The man or woman who overcomes, is the one who knows Christ’s love, and so loves just like that.
And so we’re back where we started.
The great hope held out before us,
And God himself.
That is what we want, isn’t it?
If you’re here this morning because you want to find out what Jesus offers you, I imagine this is what you want, isn’t it?
It’s what we as Christian people want for our friends who don’t know Jesus.
Jesus uses an unusual word for tree.

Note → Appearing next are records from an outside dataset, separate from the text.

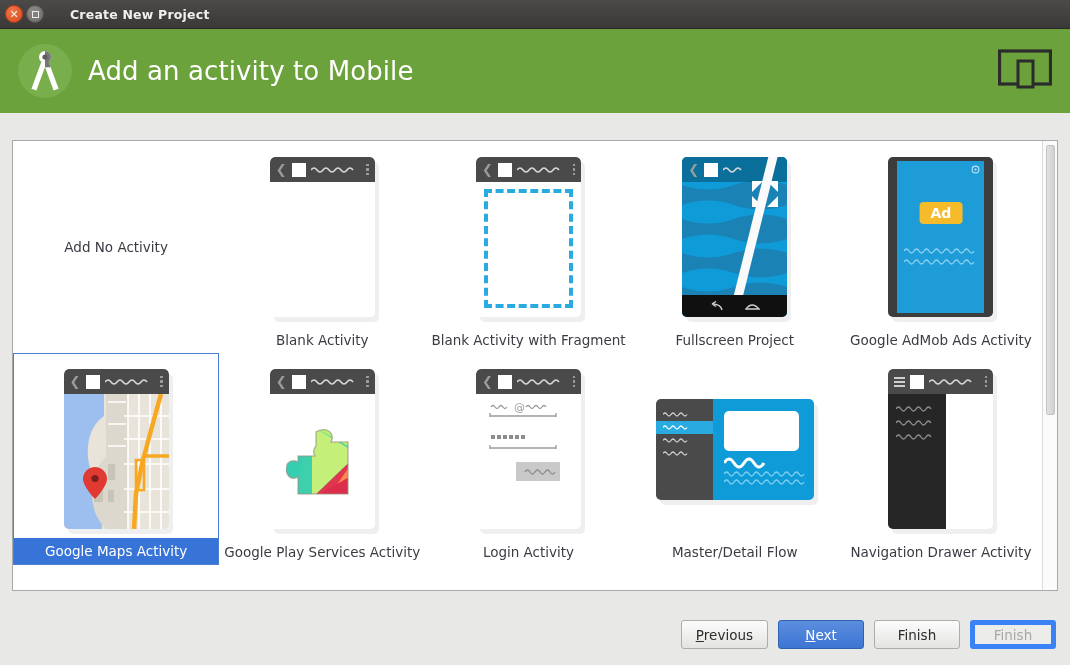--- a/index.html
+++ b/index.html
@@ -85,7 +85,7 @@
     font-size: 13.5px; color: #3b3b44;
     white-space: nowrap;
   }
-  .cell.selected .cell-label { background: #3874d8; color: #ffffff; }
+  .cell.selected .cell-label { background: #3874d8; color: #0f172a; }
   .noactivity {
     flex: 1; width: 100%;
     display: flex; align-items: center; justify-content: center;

It’s the word usually used in the New Testament to describe the cross of Christ.
See in Ephesus there stood the temple of Artemis, and it was for this temple that Ephesus was famous around the world.
In the temple, was a tree, that supposedly gave you access to the life of God.
But Jesus says, the tree of Artemis isn’t the source of life, the cross of Christ, is the source of life.
The pathway to life with God isn’t through the tree in the temple in Ephesus, but through the life and death and resurrection of Jesus, through the reconciliation with God that he offers through his death in our place.
Here is the promise that God’s original intention for humanity will be restored.
Adam and Eve were driven away from the tree of life, because they rejected God, but the one who overcomes, the person who trusts in Jesus’ victory, and lives that out daily, they’ll be welcomed into God’s “paradise”, that’s the same word as for “garden” , back to God’s beautiful intention.
About 10 years after Jesus sent this letter, one of the first Christian bishops, a man named Ignatius, also wrote a letter to the church in Ephesus.
It turned out some men from Syria had come into that church, and tried to spread false teaching, teaching that wasn’t about Jesus.
And in his letter, Ignatius commended the church in Ephesus, for holding firmly to the message of Jesus as they had been taught, and letting it shape their lives and their love for God and for others, and for letting their first love shine out from their lampstand.
Apparently the Christians in Ephesus had taken seriously Jesus’ words, his encouragement, and his warnings.
My prayer is that we will do exactly the same.